Unlike evening gown, the beauty of a national costume is twofold: aesthetics and meaning.
It is therefore imperative that we judge a national costume not just by color and theatrics but at the very meaning of its fabric. This is the standard by which I see the national costumes for this year’s Binibining Pilipinas. It is also by this standard that I see Binibining Pasig Aya Abesamis’ National costume as the clear standout amid a bevy of beautifully-made, well thought-out costumes this year.
Just a quick look at Aya’s costume already takes us to a storied journey in the South. The design is not just a careless juxtaposition of fabric and face paint. It is an execution that expresses grandeur in its every detail.
Her national costume is a nod to the Yakan weavers of Basilan.
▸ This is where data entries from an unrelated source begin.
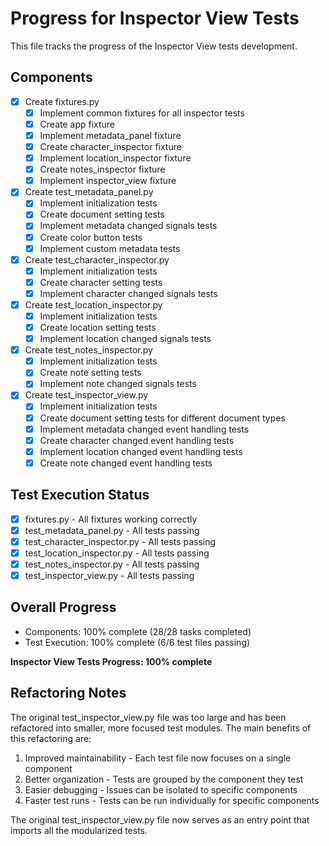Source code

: # Progress for Inspector View Tests

This file tracks the progress of the Inspector View tests development.

## Components
- [x] Create fixtures.py
  - [x] Implement common fixtures for all inspector tests
  - [x] Create app fixture
  - [x] Implement metadata_panel fixture
  - [x] Create character_inspector fixture
  - [x] Implement location_inspector fixture
  - [x] Create notes_inspector fixture
  - [x] Implement inspector_view fixture

- [x] Create test_metadata_panel.py
  - [x] Implement initialization tests
  - [x] Create document setting tests
  - [x] Implement metadata changed signals tests
  - [x] Create color button tests
  - [x] Implement custom metadata tests

- [x] Create test_character_inspector.py
  - [x] Implement initialization tests
  - [x] Create character setting tests
  - [x] Implement character changed signals tests

- [x] Create test_location_inspector.py
  - [x] Implement initialization tests
  - [x] Create location setting tests
  - [x] Implement location changed signals tests

- [x] Create test_notes_inspector.py
  - [x] Implement initialization tests
  - [x] Create note setting tests
  - [x] Implement note changed signals tests

- [x] Create test_inspector_view.py
  - [x] Implement initialization tests
  - [x] Create document setting tests for different document types
  - [x] Implement metadata changed event handling tests
  - [x] Create character changed event handling tests
  - [x] Implement location changed event handling tests
  - [x] Create note changed event handling tests

## Test Execution Status
- [x] fixtures.py - All fixtures working correctly
- [x] test_metadata_panel.py - All tests passing
- [x] test_character_inspector.py - All tests passing
- [x] test_location_inspector.py - All tests passing
- [x] test_notes_inspector.py - All tests passing
- [x] test_inspector_view.py - All tests passing

## Overall Progress
- Components: 100% complete (28/28 tasks completed)
- Test Execution: 100% complete (6/6 test files passing)

**Inspector View Tests Progress: 100% complete**

## Refactoring Notes
The original test_inspector_view.py file was too large and has been refactored into smaller, more focused test modules. The main benefits of this refactoring are:

1. Improved maintainability - Each test file now focuses on a single component
2. Better organization - Tests are grouped by the component they test
3. Easier debugging - Issues can be isolated to specific components
4. Faster test runs - Tests can be run individually for specific components

The original test_inspector_view.py file now serves as an entry point that imports all the modularized tests.
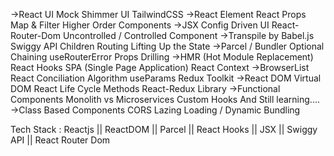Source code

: 
->React 	UI Mock 	Shimmer UI 	TailwindCSS
->React Element 	React Props 	Map & Filter 	Higher Order Components
->JSX 	Config Driven UI 	React-Router-Dom 	Uncontrolled / Controlled Component
->Transpile by Babel.js 	Swiggy API 	Children Routing 	Lifting Up the State
->Parcel / Bundler 	Optional Chaining 	useRouterError 	Props Drilling
->HMR (Hot Module Replacement) 	React Hooks 	SPA (Single Page Application) 	React Context
->BrowserList 	React Conciliation Algorithm 	useParams 	Redux Toolkit
->React DOM 	Virtual DOM 	React Life Cycle Methods 	React-Redux Library
->Functional Components 	Monolith vs Microservices 	Custom Hooks 	And Still learning....
->Class Based Components 	CORS 	Lazing Loading / Dynamic Bundling 	

Tech Stack :
Reactjs
|| ReactDOM
|| Parcel
|| React Hooks
|| JSX
|| Swiggy API
|| React Router Dom
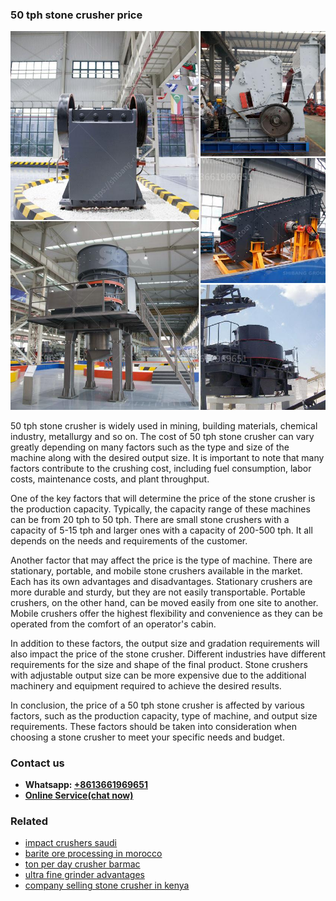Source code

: <h3>50 tph stone crusher price</h3><img src='1708589133.jpg' alt=''><p>50 tph stone crusher is widely used in mining, building materials, chemical industry, metallurgy and so on. The cost of 50 tph stone crusher can vary greatly depending on many factors such as the type and size of the machine along with the desired output size. It is important to note that many factors contribute to the crushing cost, including fuel consumption, labor costs, maintenance costs, and plant throughput.</p><p>One of the key factors that will determine the price of the stone crusher is the production capacity. Typically, the capacity range of these machines can be from 20 tph to 50 tph. There are small stone crushers with a capacity of 5-15 tph and larger ones with a capacity of 200-500 tph. It all depends on the needs and requirements of the customer.</p><p>Another factor that may affect the price is the type of machine. There are stationary, portable, and mobile stone crushers available in the market. Each has its own advantages and disadvantages. Stationary crushers are more durable and sturdy, but they are not easily transportable. Portable crushers, on the other hand, can be moved easily from one site to another. Mobile crushers offer the highest flexibility and convenience as they can be operated from the comfort of an operator's cabin.</p><p>In addition to these factors, the output size and gradation requirements will also impact the price of the stone crusher. Different industries have different requirements for the size and shape of the final product. Stone crushers with adjustable output size can be more expensive due to the additional machinery and equipment required to achieve the desired results.</p><p>In conclusion, the price of a 50 tph stone crusher is affected by various factors, such as the production capacity, type of machine, and output size requirements. These factors should be taken into consideration when choosing a stone crusher to meet your specific needs and budget.</p><h3>Contact us</h3><ul><li><strong>Whatsapp:&nbsp;<a href="https://wa.me/8613661969651">+8613661969651</a></strong></li><li><a href="https://swt.shibang-china.com/?git&amp;zhl&amp;50 tph stone crusher price"><strong>Online Service(chat now)</strong></a></li></ul><h3>Related</h3><ul><li><a href='impact crushers saudi.md'>impact crushers saudi</a></li><li><a href='barite ore processing in morocco.md'>barite ore processing in morocco</a></li><li><a href='ton per day crusher barmac.md'>ton per day crusher barmac</a></li><li><a href='ultra fine grinder advantages.md'>ultra fine grinder advantages</a></li><li><a href='company selling stone crusher in kenya.md'>company selling stone crusher in kenya</a></li></ul>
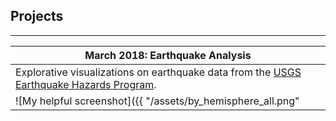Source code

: ## Projects
___


|**March 2018: Earthquake Analysis**|
|-----|
|Explorative visualizations on earthquake data from the [USGS Earthquake Hazards Program](https://earthquake.usgs.gov "USGS Earthquake Hazards Program").|../
![My helpful screenshot]({{ "/assets/by_hemisphere_all.png" | absolute_url }})
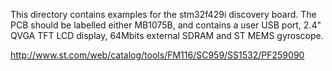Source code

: This directory contains examples for the stm32f429i discovery board.
The PCB should be labelled either MB1075B, and contains a user USB
port, 2.4" QVGA TFT LCD display, 64Mbits external SDRAM and ST MEMS gyroscope.

http://www.st.com/web/catalog/tools/FM116/SC959/SS1532/PF259090

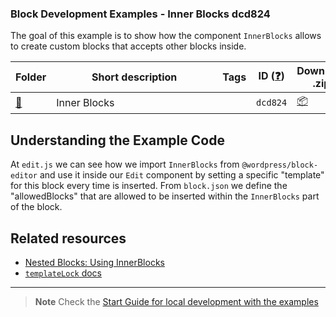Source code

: ### Block Development Examples - Inner Blocks dcd824

The goal of this example is to show how the component `InnerBlocks` allows to create custom blocks that accepts other blocks inside. 

<!-- Please, do not remove these @TABLE EXAMPLES BEGIN and @TABLE EXAMPLES END comments or modify the table inside. This table is automatically generated from the data at _data/examples.json and _data/tags.json -->
<!-- @TABLE EXAMPLES BEGIN -->
| Folder                                                                                               | <span style="display: inline-block; width:250px">Short description</span> | Tags | ID ([❓](https://github.com/WordPress/block-development-examples/wiki/04-Why-an-ID-for-every-example%3F "Why an ID for every example?")) | Download .zip                                                                                                                                                                                                                                                   | Live Demo                                                                                                                                                                                                                                                                                                                                                                           |
| ---------------------------------------------------------------------------------------------------- | ------------------------------------------------------------------------- | ---- | --------------------------------------------------------------------------------------------------------------------------------------- | --------------------------------------------------------------------------------------------------------------------------------------------------------------------------------------------------------------------------------------------------------------- | ----------------------------------------------------------------------------------------------------------------------------------------------------------------------------------------------------------------------------------------------------------------------------------------------------------------------------------------------------------------------------------- |
| [📁](https://github.com/WordPress/block-development-examples/tree/trunk/plugins/inner-blocks-dcd824) | Inner Blocks                                                              |      | `dcd824`                                                                                                                                | [📦](https://raw.githubusercontent.com/WordPress/block-development-examples/deploy/zips/inner-blocks-dcd824.zip "Install the plugin using this zip and activate it. Then use the ID of the block (dcd824) to find it and add it to a post to see it in action") | [![](https://raw.githubusercontent.com/WordPress/block-development-examples/trunk/_assets/icon-wp.svg)](https://playground.wordpress.net/?blueprint-url=https://raw.githubusercontent.com/WordPress/block-development-examples/trunk/plugins/inner-blocks-dcd824/_playground/blueprint.json "Use the ID of the block (dcd824) to find it and add it to a post to see it in action") |
<!-- @TABLE EXAMPLES END -->

## Understanding the Example Code

At `edit.js` we can see how we import `InnerBlocks` from `@wordpress/block-editor` and use it inside our `Edit` component by setting a specific "template" for this block every time is inserted. From `block.json` we define the "allowedBlocks" that are allowed to be inserted within the `InnerBlocks` part of the block.

## Related resources

- [Nested Blocks: Using InnerBlocks](https://developer.wordpress.org/block-editor/how-to-guides/block-tutorial/nested-blocks-inner-blocks/)
- [`templateLock` docs](https://github.com/WordPress/gutenberg/blob/bb73da7b19ca11be56b0d3c430434b7b4093059f/packages/block-editor/src/components/inner-blocks/README.md#templatelock)

----

> **Note**
> Check the [Start Guide for local development with the examples](https://github.com/WordPress/block-development-examples/wiki/02-Examples#start-guide-for-local-development-with-the-examples)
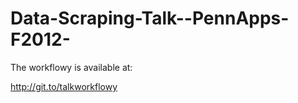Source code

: Data-Scraping-Talk--PennApps-F2012-
===================================

The workflowy is available at:

http://git.to/talkworkflowy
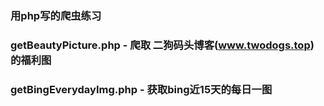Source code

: ### 用php写的爬虫练习
### getBeautyPicture.php - 爬取 二狗码头博客(www.twodogs.top) 的福利图
### getBingEverydayImg.php - 获取bing近15天的每日一图

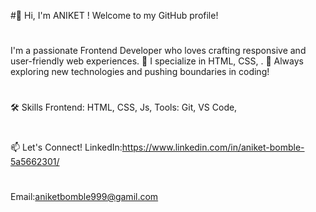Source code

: #👋 Hi, I'm ANIKET !
Welcome to my GitHub profile!
#

I'm a passionate Frontend Developer who loves crafting responsive and user-friendly web experiences.
🌟 I specialize in HTML, CSS, .
🚀 Always exploring new technologies and pushing boundaries in coding!
#


🛠️ Skills
Frontend: HTML, CSS, Js,
Tools: Git, VS Code, 
#
#
📫 Let's Connect!
LinkedIn:https://www.linkedin.com/in/aniket-bomble-5a5662301/
#
Email:aniketbomble999@gamil.com
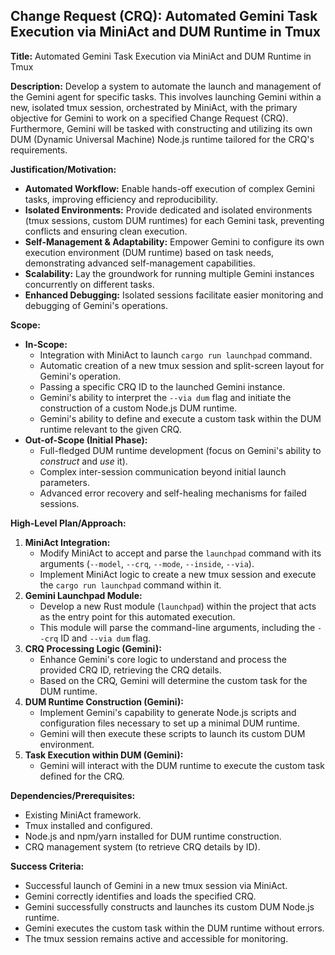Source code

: ## Change Request (CRQ): Automated Gemini Task Execution via MiniAct and DUM Runtime in Tmux

**Title:** Automated Gemini Task Execution via MiniAct and DUM Runtime in Tmux

**Description:**
Develop a system to automate the launch and management of the Gemini agent for specific tasks. This involves launching Gemini within a new, isolated tmux session, orchestrated by MiniAct, with the primary objective for Gemini to work on a specified Change Request (CRQ). Furthermore, Gemini will be tasked with constructing and utilizing its own DUM (Dynamic Universal Machine) Node.js runtime tailored for the CRQ's requirements.

**Justification/Motivation:**
*   **Automated Workflow:** Enable hands-off execution of complex Gemini tasks, improving efficiency and reproducibility.
*   **Isolated Environments:** Provide dedicated and isolated environments (tmux sessions, custom DUM runtimes) for each Gemini task, preventing conflicts and ensuring clean execution.
*   **Self-Management & Adaptability:** Empower Gemini to configure its own execution environment (DUM runtime) based on task needs, demonstrating advanced self-management capabilities.
*   **Scalability:** Lay the groundwork for running multiple Gemini instances concurrently on different tasks.
*   **Enhanced Debugging:** Isolated sessions facilitate easier monitoring and debugging of Gemini's operations.

**Scope:**
*   **In-Scope:**
    *   Integration with MiniAct to launch `cargo run launchpad` command.
    *   Automatic creation of a new tmux session and split-screen layout for Gemini's operation.
    *   Passing a specific CRQ ID to the launched Gemini instance.
    *   Gemini's ability to interpret the `--via dum` flag and initiate the construction of a custom Node.js DUM runtime.
    *   Gemini's ability to define and execute a custom task within the DUM runtime relevant to the given CRQ.
*   **Out-of-Scope (Initial Phase):**
    *   Full-fledged DUM runtime development (focus on Gemini's ability to *construct* and *use* it).
    *   Complex inter-session communication beyond initial launch parameters.
    *   Advanced error recovery and self-healing mechanisms for failed sessions.

**High-Level Plan/Approach:**
1.  **MiniAct Integration:**
    *   Modify MiniAct to accept and parse the `launchpad` command with its arguments (`--model`, `--crq`, `--mode`, `--inside`, `--via`).
    *   Implement MiniAct logic to create a new tmux session and execute the `cargo run launchpad` command within it.
2.  **Gemini Launchpad Module:**
    *   Develop a new Rust module (`launchpad`) within the project that acts as the entry point for this automated execution.
    *   This module will parse the command-line arguments, including the `--crq` ID and `--via dum` flag.
3.  **CRQ Processing Logic (Gemini):**
    *   Enhance Gemini's core logic to understand and process the provided CRQ ID, retrieving the CRQ details.
    *   Based on the CRQ, Gemini will determine the custom task for the DUM runtime.
4.  **DUM Runtime Construction (Gemini):**
    *   Implement Gemini's capability to generate Node.js scripts and configuration files necessary to set up a minimal DUM runtime.
    *   Gemini will then execute these scripts to launch its custom DUM environment.
5.  **Task Execution within DUM (Gemini):**
    *   Gemini will interact with the DUM runtime to execute the custom task defined for the CRQ.

**Dependencies/Prerequisites:**
*   Existing MiniAct framework.
*   Tmux installed and configured.
*   Node.js and npm/yarn installed for DUM runtime construction.
*   CRQ management system (to retrieve CRQ details by ID).

**Success Criteria:**
*   Successful launch of Gemini in a new tmux session via MiniAct.
*   Gemini correctly identifies and loads the specified CRQ.
*   Gemini successfully constructs and launches its custom DUM Node.js runtime.
*   Gemini executes the custom task within the DUM runtime without errors.
*   The tmux session remains active and accessible for monitoring.
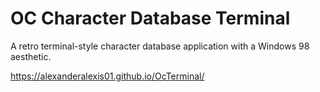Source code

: # OC Character Database Terminal

A retro terminal-style character database application with a Windows 98 aesthetic.

https://alexanderalexis01.github.io/OcTerminal/
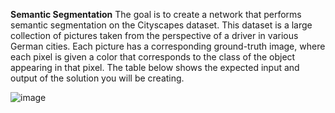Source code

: **Semantic Segmentation**
The goal is to create a network that performs semantic segmentation on the Cityscapes dataset. This dataset is a large collection of pictures taken from the perspective of a driver in various German cities. Each picture has a corresponding ground-truth image, where each pixel is given a color that corresponds to the class of the object appearing in that pixel. The table below shows the expected input and output of the solution you will be creating.


![image](https://github.com/Thomaspatrick14/Segmentation/assets/82704174/97d7f374-a6b9-48d0-a5cb-e3ce796e9fbc)

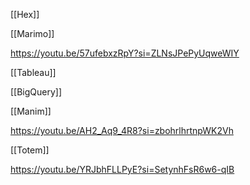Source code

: 

[[Hex]]

[[Marimo]]

https://youtu.be/57ufebxzRpY?si=ZLNsJPePyUqweWIY

[[Tableau]]

[[BigQuery]]

[[Manim]]

https://youtu.be/AH2_Aq9_4R8?si=zbohrlhrtnpWK2Vh

[[Totem]]

https://youtu.be/YRJbhFLLPyE?si=SetynhFsR6w6-qIB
Their hometown in Lamitan holds a colorful culture that is beyond mainstream attention. In fact the women of Yakan are described to be the best weavers in the Philippines nay the entire Southeast Asia.
Aside from weaving Yakans are known for their agricultural practices growing upland rice.
Even the movement by which Andre Abesamis so carefully rehearsed depicted in careful accuracy the gestures and the foot work of Yakan folks.
Her “Pansak si Laley” (Sayaw sa Plato; Dance on Plate) routine is a homage paid to the Yakan.
Oh and have I mentioned that designer Amir Ali, the prince of beads, is one of Mindanao’s legendary artists?